### Passage extrait

┌────────

Pour les autres, c’est plié : il y a une seconde vague, il faut porter le masque dès qu’on sort de chez soi et reconfiner par étapes, en commençant à fermer des établissements, ce qui sera décidé le 23 septembre pour Aix-Marseille, puis début octobre pour Paris et sa banlieue. Dans Le Journal du Dimanche, le 27 septembre, six médecins, chefs de service et professeurs conseillent d’éviter les rencontres entre amis et en famille, et déclarent qu’« il reste probablement peu de temps pour agir collectivement ».

Certes, là où il y a incertitude médicale, il est prévisible que les scientifiques connaissent des controverses : des controverses scientifiques, où l’interprétation des faits et les théories se confrontent.

└────────

### Énoncé
Recopiez intégralement le passage extrait ci-dessus sans en modifier un seul caractère.

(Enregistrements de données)
┌────────

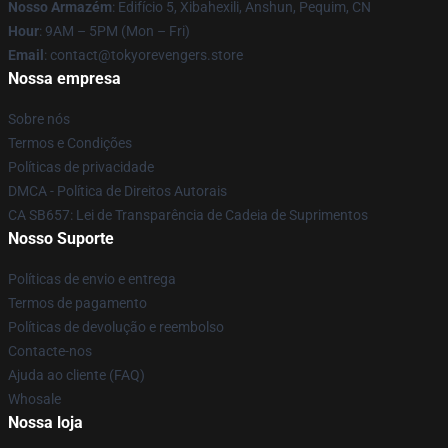
Nosso Armazém
: Edifício 5, Xibahexili, Anshun, Pequim, CN
Hour
: 9AM – 5PM (Mon – Fri)
Email
: contact@tokyorevengers.store
Nossa empresa
Sobre nós
Termos e Condições
Políticas de privacidade
DMCA - Política de Direitos Autorais
CA SB657: Lei de Transparência de Cadeia de Suprimentos
Nosso Suporte
Políticas de envio e entrega
Termos de pagamento
Políticas de devolução e reembolso
Contacte-nos
Ajuda ao cliente (FAQ)
Whosale
Nossa loja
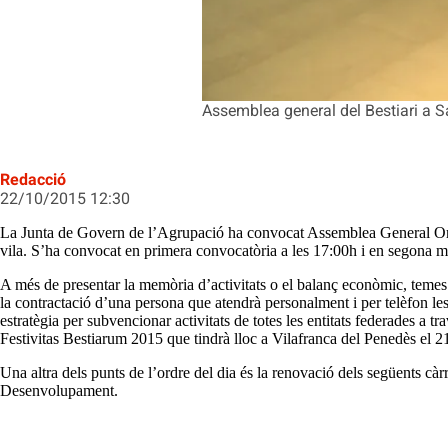
Assemblea general del Bestiari a S
Redacció
22/10/2015 12:30
La Junta de Govern de l’Agrupació ha convocat Assemblea General Ordinà
vila. S’ha convocat en primera convocatòria a les 17:00h i en segona mi
A més de presentar la memòria d’activitats o el balanç econòmic, temes p
la contractació d’una persona que atendrà personalment i per telèfon le
estratègia per subvencionar activitats de totes les entitats federades a
Festivitas Bestiarum 2015 que tindrà lloc a Vilafranca del Penedès el 2
Una altra dels punts de l’ordre del dia és la renovació dels següents c
Desenvolupament.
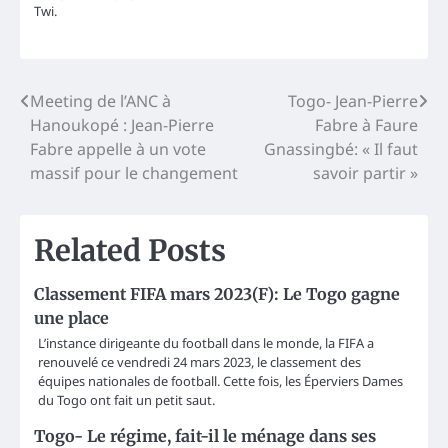
Twi.
Post
Meeting de l’ANC à
Togo- Jean-Pierre
Hanoukopé : Jean-Pierre
Fabre à Faure
navigation
Fabre appelle à un vote
Gnassingbé: « Il faut
massif pour le changement
savoir partir »
Related Posts
Classement FIFA mars 2023(F): Le Togo gagne
une place
L’instance dirigeante du football dans le monde, la FIFA a
renouvelé ce vendredi 24 mars 2023, le classement des
équipes nationales de football. Cette fois, les Éperviers Dames
du Togo ont fait un petit saut.
Togo- Le régime, fait-il le ménage dans ses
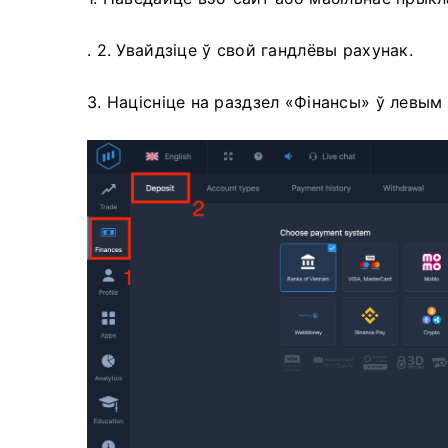
. 2. Увайдзіце ў свой гандлёвы рахунак.
3. Націсніце на раздзел «Фінансы» ў левым 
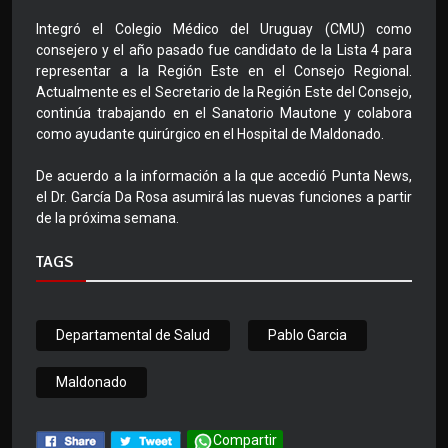
Integró el Colegio Médico del Uruguay (CMU) como
consejero y el año pasado fue candidato de la Lista 4 para
representar a la Región Este en el Consejo Regional.
Actualmente es el Secretario de la Región Este del Consejo,
continúa trabajando en el Sanatorio Mautone y colabora
como ayudante quirúrgico en el Hospital de Maldonado.
De acuerdo a la información a la que accedió Punta News,
el Dr. García Da Rosa asumirá las nuevas funciones a partir
de la próxima semana.
TAGS
Departamental de Salud
Pablo Garcia
Maldonado
Compartir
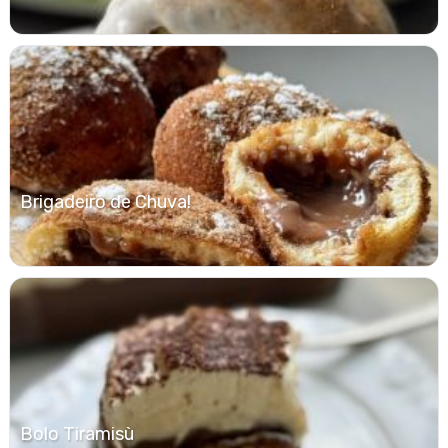
Brigadeiro de Chuva!
Bolo Tiramisù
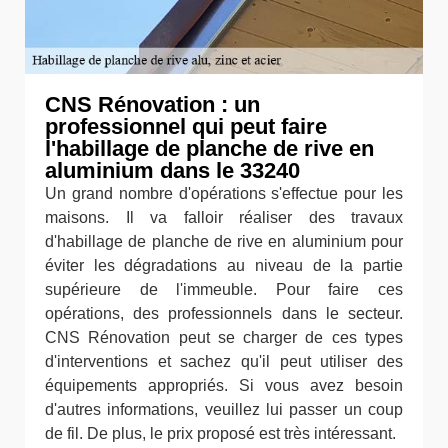
CNS Rénovation : un
professionnel qui peut faire
l'habillage de planche de rive en
aluminium dans le 33240
Un grand nombre d'opérations s'effectue pour les
maisons. Il va falloir réaliser des travaux
d'habillage de planche de rive en aluminium pour
éviter les dégradations au niveau de la partie
supérieure de l'immeuble. Pour faire ces
opérations, des professionnels dans le secteur.
CNS Rénovation peut se charger de ces types
d'interventions et sachez qu'il peut utiliser des
équipements appropriés. Si vous avez besoin
d'autres informations, veuillez lui passer un coup
de fil. De plus, le prix proposé est très intéressant.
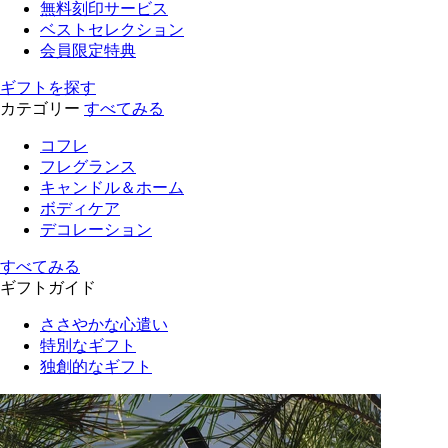
無料刻印サービス
ベストセレクション
会員限定特典
ギフトを探す
カテゴリー
すべてみる
コフレ
フレグランス
キャンドル＆ホーム
ボディケア
デコレーション
すべてみる
ギフトガイド
ささやかな心遣い
特別なギフト
独創的なギフト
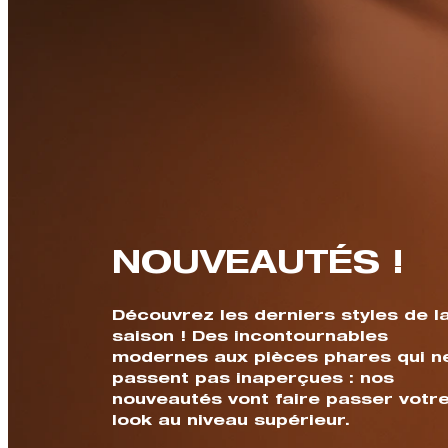
NOUVEAUTÉS !
Découvrez les derniers styles de l
saison ! Des incontournables
modernes aux pièces phares qui n
passent pas inaperçues : nos
nouveautés vont faire passer votr
look au niveau supérieur.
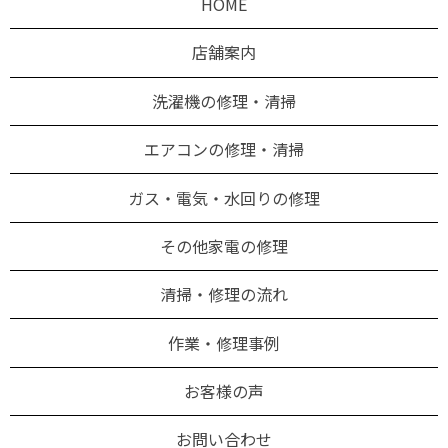
HOME
店舗案内
洗濯機の修理・清掃
エアコンの修理・清掃
ガス・電気・水回りの修理
その他家電の修理
清掃・修理の流れ
作業・修理事例
お客様の声
お問い合わせ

└────────

### Solution
Pour les autres, c’est plié : il y a une seconde vague, il faut porter le masque dès qu’on sort de chez soi et reconfiner par étapes, en commençant à fermer des établissements, ce qui sera décidé le 23 septembre pour Aix-Marseille, puis début octobre pour Paris et sa banlieue. Dans Le Journal du Dimanche, le 27 septembre, six médecins, chefs de service et professeurs conseillent d’éviter les rencontres entre amis et en famille, et déclarent qu’« il reste probablement peu de temps pour agir collectivement ».

Certes, là où il y a incertitude médicale, il est prévisible que les scientifiques connaissent des controverses : des controverses scientifiques, où l’interprétation des faits et les théories se confrontent.